→ EXTRAIT:

Qu'en était-il du droit d’héritage pendant les années folles ?
Question d'origine :
Bonjour,
Serait-il possible s'il vous plaît d’avoir une réponse concernant le droit d’héritage pendant les années folles ?
Dans le cas du décès des parents, était-ce l’aîné des familles qui héritait ou y avait il une répartition équitable des biens ? Et si l’aîné était une fille ? De leur vivant, les parents pouvaient ils favoriser plus l’un que l’autre de leurs enfants ou même en déshériter certains ?
Je vous remercie par avance et vous souhaite une excellente journée, Isabella T
Réponse du Guichet
Le Code civil français promulgué au début du XIXe siècle prévoit que tous les enfants reçoivent le même héritage, quel que soit leur sexe ou leur rang dans la fratrie. Mais des stratégies de contournement se sont développées notamment à la campagne pour éviter la division du patrimoine agricole. Nous supposons que ces stratégies ont perduré au début du XXe siècle.
Bonjour,
Le Code civil promulgué en 1804 visait à unifier le droit français et à supprimer les coutumes locales. En matière de succession, il a instauré le principe d'égalité entre héritiers en ligne directe mais celui-ci a eu du mal à s'imposer dans toute la France.
Le droit d'aînesse a été "aboli en 1792, lors de la Révolution française, puis rétabli partiellement en 1826 par les ultraroyalistes, avant d'être définitivement aboli en 1849."
Dans les années folles en France, les successions étaient donc censées être égalitaires, quel que soit le rang de l'enfant et son sexe mais des stratégies familiales ont permis aux familles de contourner ce principe, surtout dans le milieu paysan où l'on se refusait à diviser le patrimoine foncier. Nous avons trouvé peu d'informations sur les stratégies successorales des années 1920 mais vous pouvez consulter les travaux effectués sur le XIXe siècle car elles ont probablement perduré au début du XXe siècle.
Nous vous renvoyons aux explications de Jean Hilaire dans son article intitulé Vivre sous l’empire du Code civil : les partages successoraux inégalitaires au XIXe siècle (publié In: Bibliothèque de l'école des chartes. 1998, tome 156, livraison 1. pp. 117-141.). En voici quelques extraits :
... le Code civil de 1804 est demeuré fidèle à l'idéologie révolutionnaire en conservant l'égalité stricte entre héritiers comme principe fondamental du droit successoral ; le Code ménageait bien une quotité disponible pouvant s'ajouter en totalité à la part d'un héritier, mais l'efficacité en était réduite par l'exigence du partage en nature. Le système des majorats créé par le législateur impérial n'a pas eu d'application très étendue, mais les usages ruraux inégalitaires se sont au contraire largement maintenus jusqu'au début du XXe siècle, au prix de détours souvent fort onéreux pour tourner la loi, et seule la révolution agricole des dernières décennies y a mis un terme.

→ MATÉRIEL EXTRAIT:
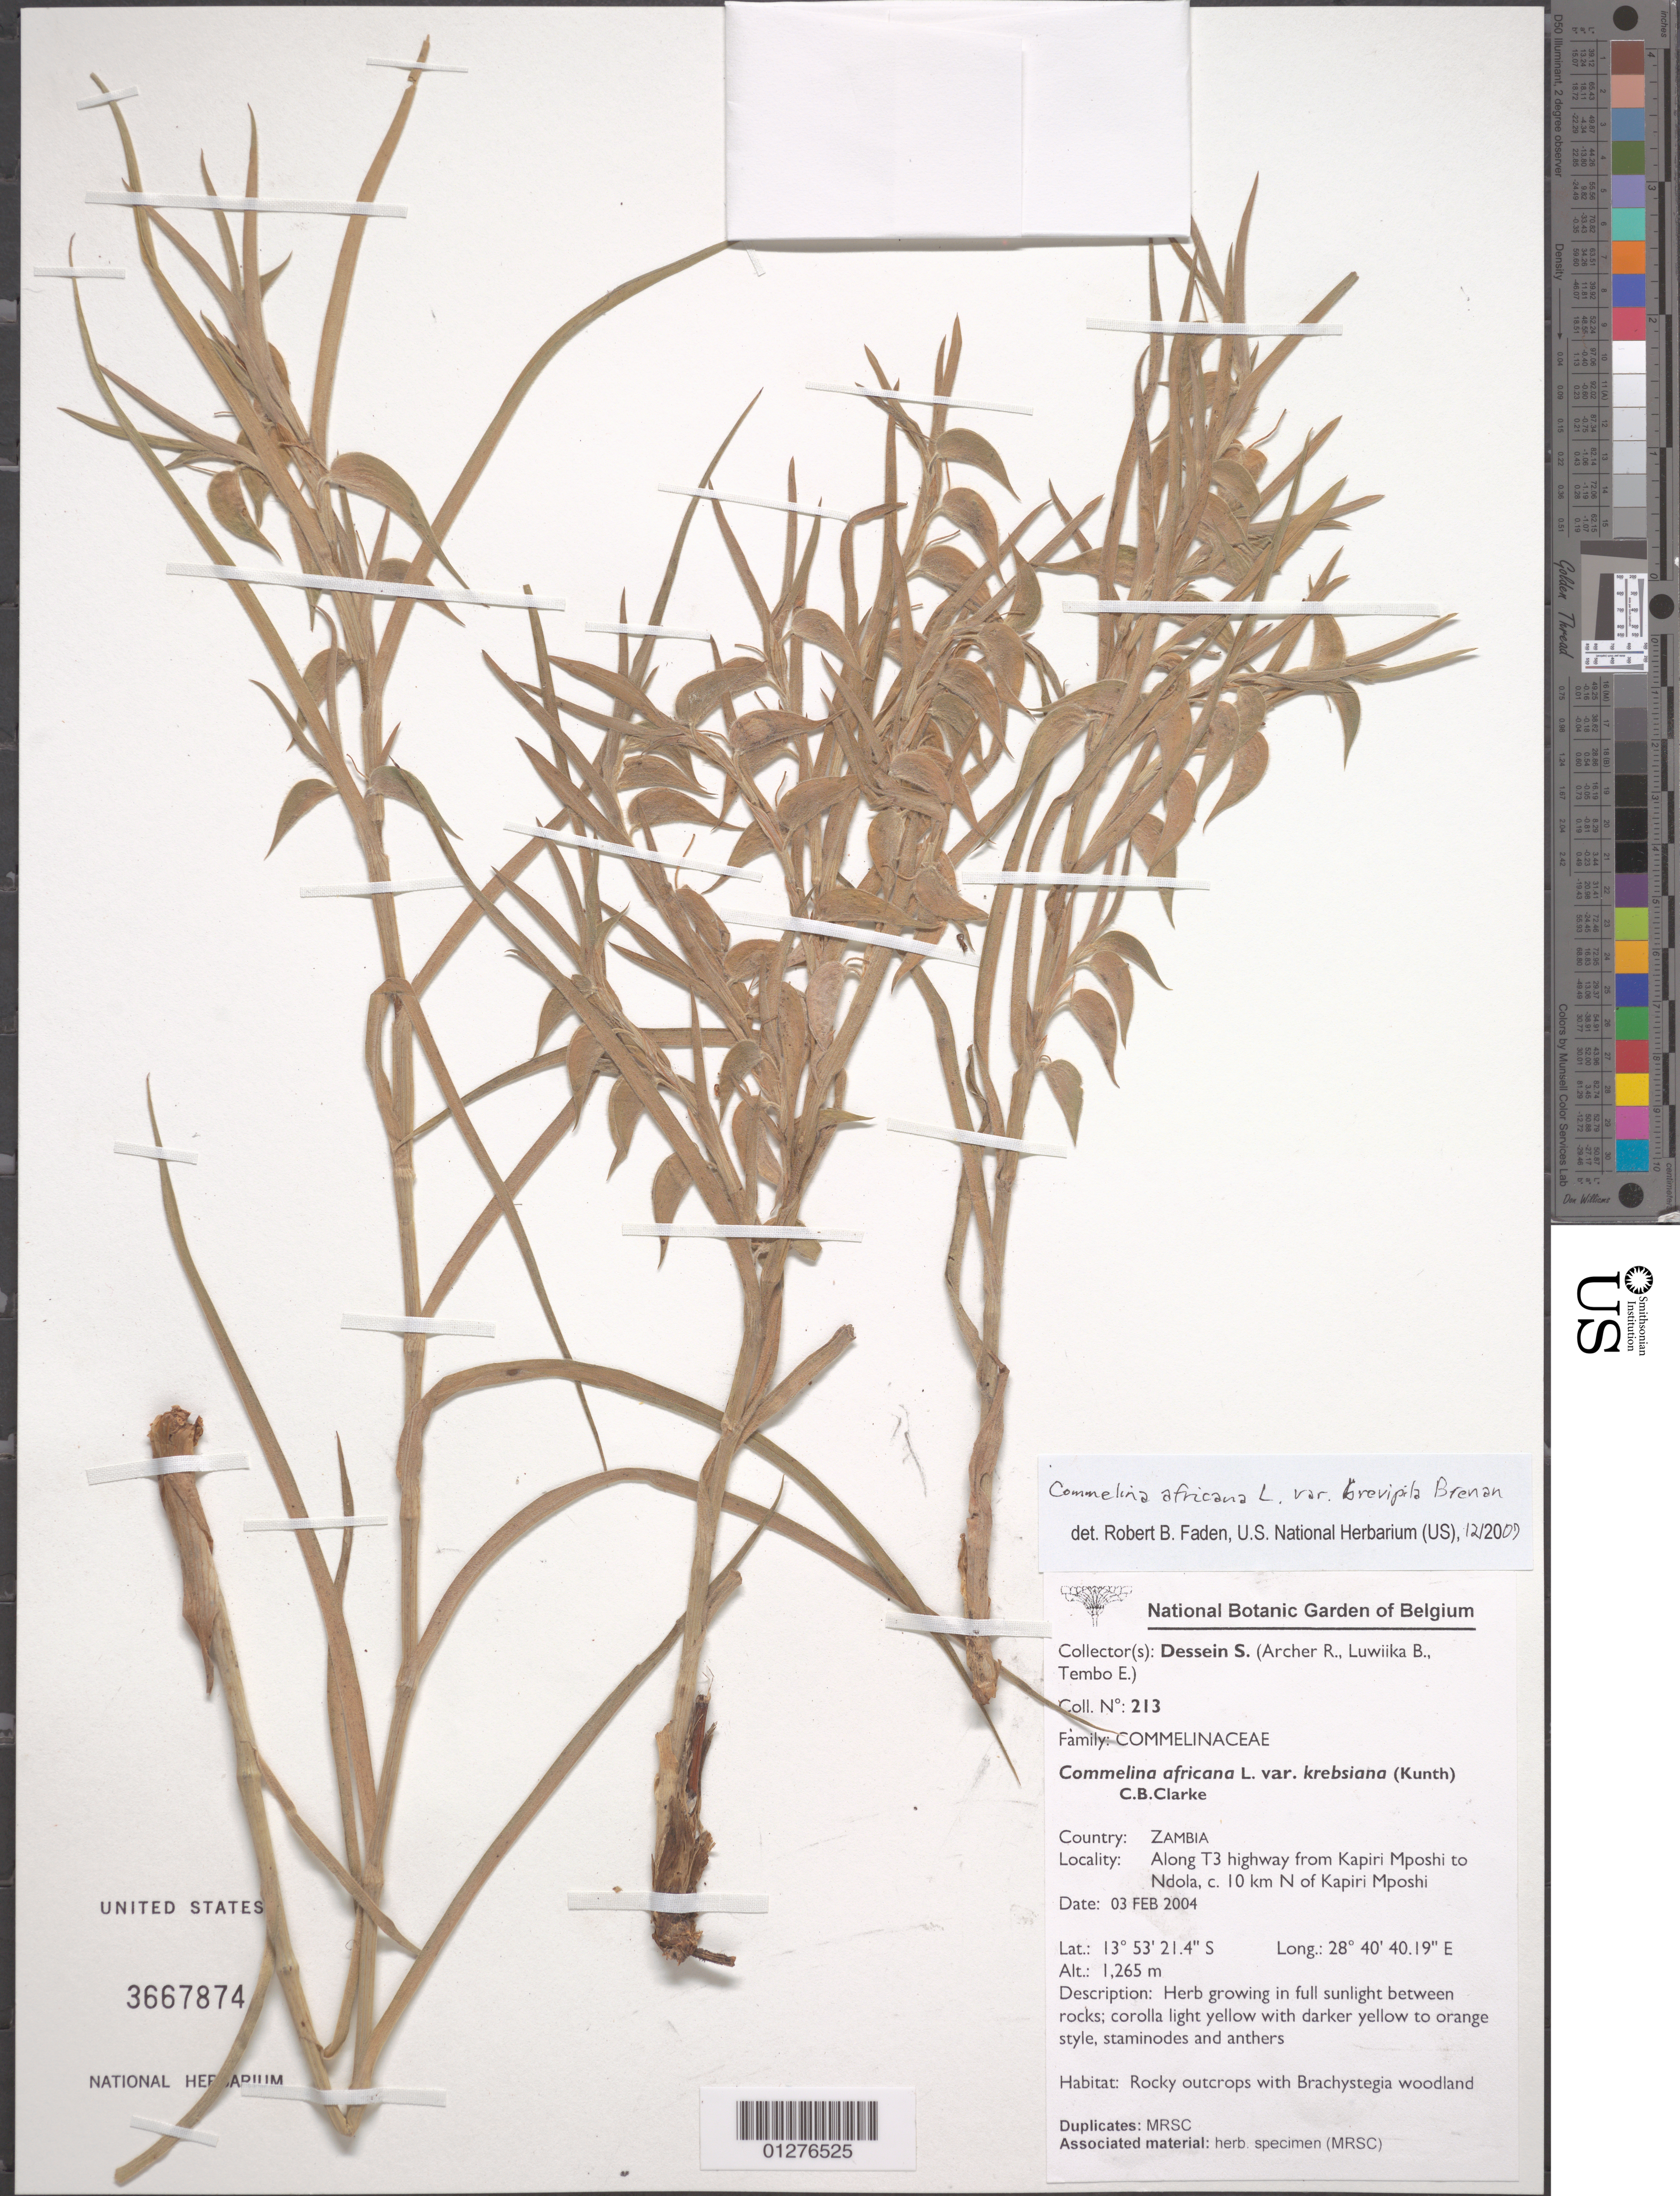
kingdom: Plantae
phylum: Tracheophyta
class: Liliopsida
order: Commelinales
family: Commelinaceae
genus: Commelina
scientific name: Commelina africana var. brevipila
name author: Brenan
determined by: Faden, Robert B., (US), Smithsonian Institution - National Museum of Natural History (UNITED STATES)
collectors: S. Dessein et al.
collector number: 213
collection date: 2004-02-03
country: Zambia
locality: Along T3 highway from Kapiri Mposhi to Ndola, c. 10 km N of Kapiri Mposhi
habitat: Rocky outcrops with Brachystegia woodland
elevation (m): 1265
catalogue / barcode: US 3667874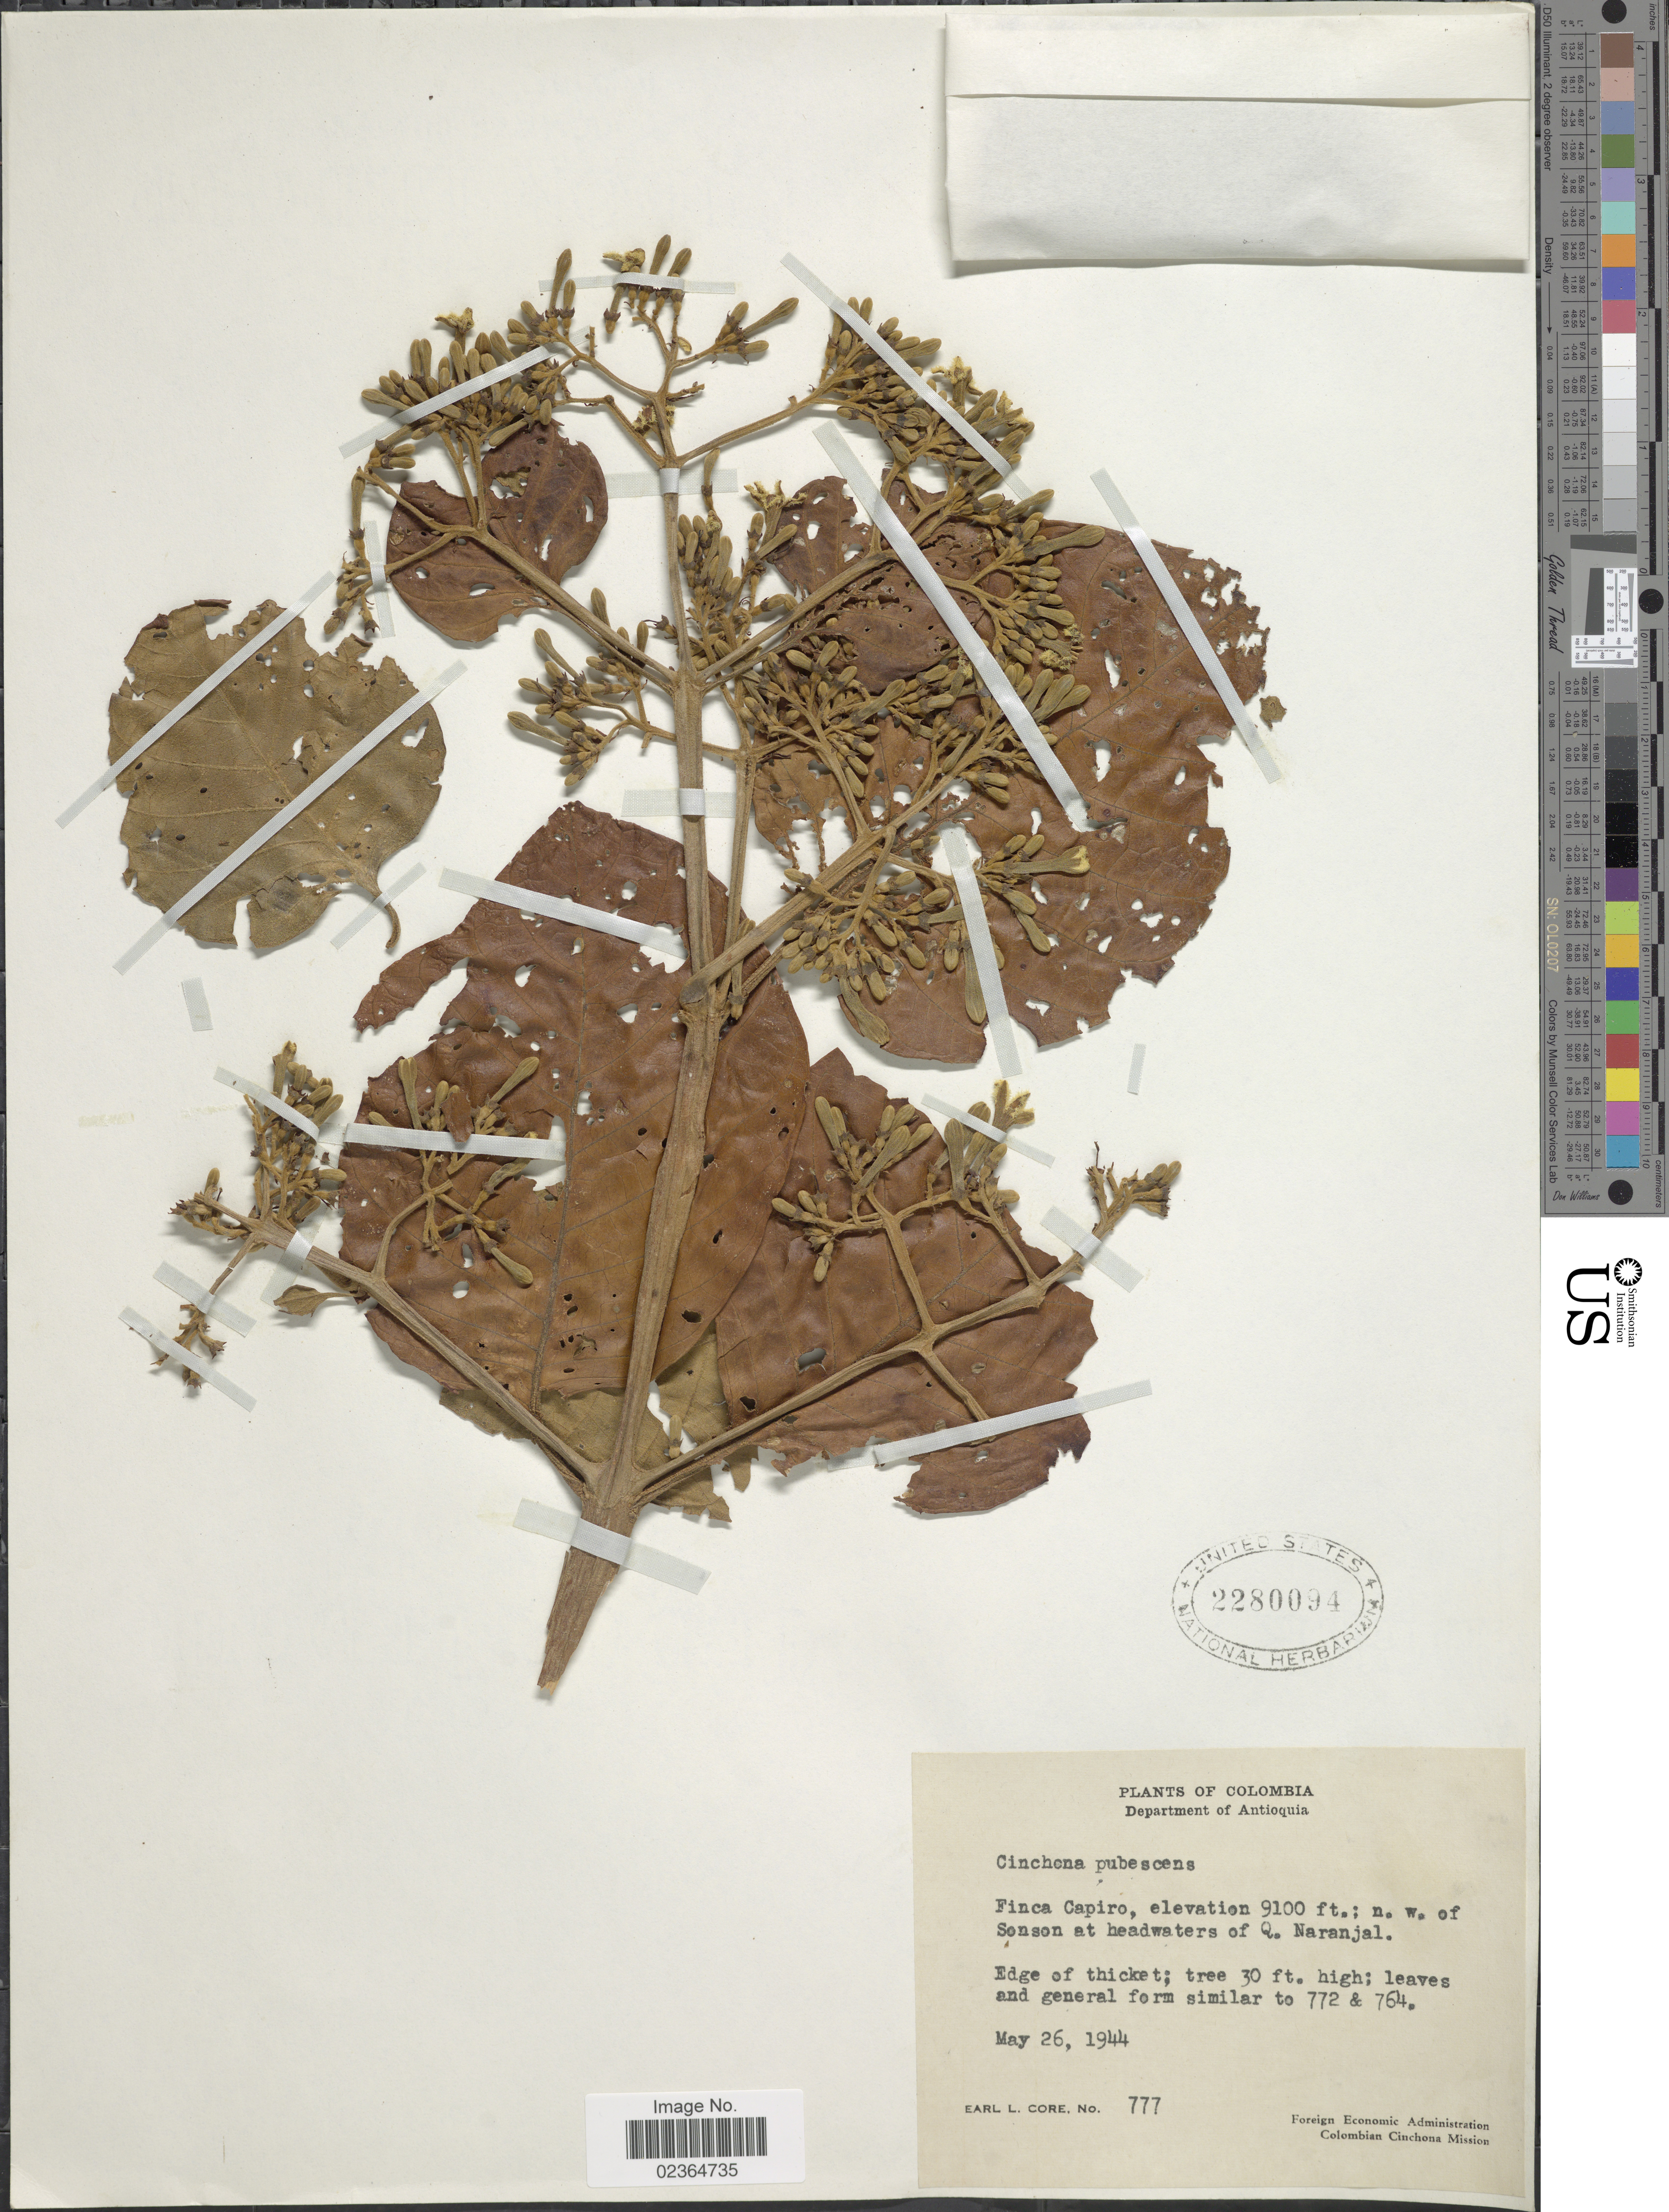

→ À FAIRE:
A. Dites si chacune des affirmations suivantes s'accorde avec l'extrait sur le droit d'héritage, en répondant oui ou non et en citant mot pour mot les mots du texte qui tranchent. (i) Le droit d'aînesse a été définitivement aboli en 1849. (ii) Le Code civil a été promulgué en 1826. (iii) Les usages ruraux inégalitaires ont disparu dès la promulgation du Code civil.
B. Recopiez sans rien changer, dans l'extrait sur le droit d'héritage, tout ce qui va de « Le droit d'aînesse » jusqu'à « probablement perduré au début du XXe siècle. ».

→ RÉPONSES ATTENDUES:
A.
(i) Oui : « avant d'être définitivement aboli en 1849 ».
(ii) Non : « Le Code civil promulgué en 1804 ».
(iii) Non : « les usages ruraux inégalitaires se sont au contraire largement maintenus jusqu'au début du XXe siècle ».

B.
Le droit d'aînesse a été "aboli en 1792, lors de la Révolution française, puis rétabli partiellement en 1826 par les ultraroyalistes, avant d'être définitivement aboli en 1849."
Dans les années folles en France, les successions étaient donc censées être égalitaires, quel que soit le rang de l'enfant et son sexe mais des stratégies familiales ont permis aux familles de contourner ce principe, surtout dans le milieu paysan où l'on se refusait à diviser le patrimoine foncier. Nous avons trouvé peu d'informations sur les stratégies successorales des années 1920 mais vous pouvez consulter les travaux effectués sur le XIXe siècle car elles ont probablement perduré au début du XXe siècle.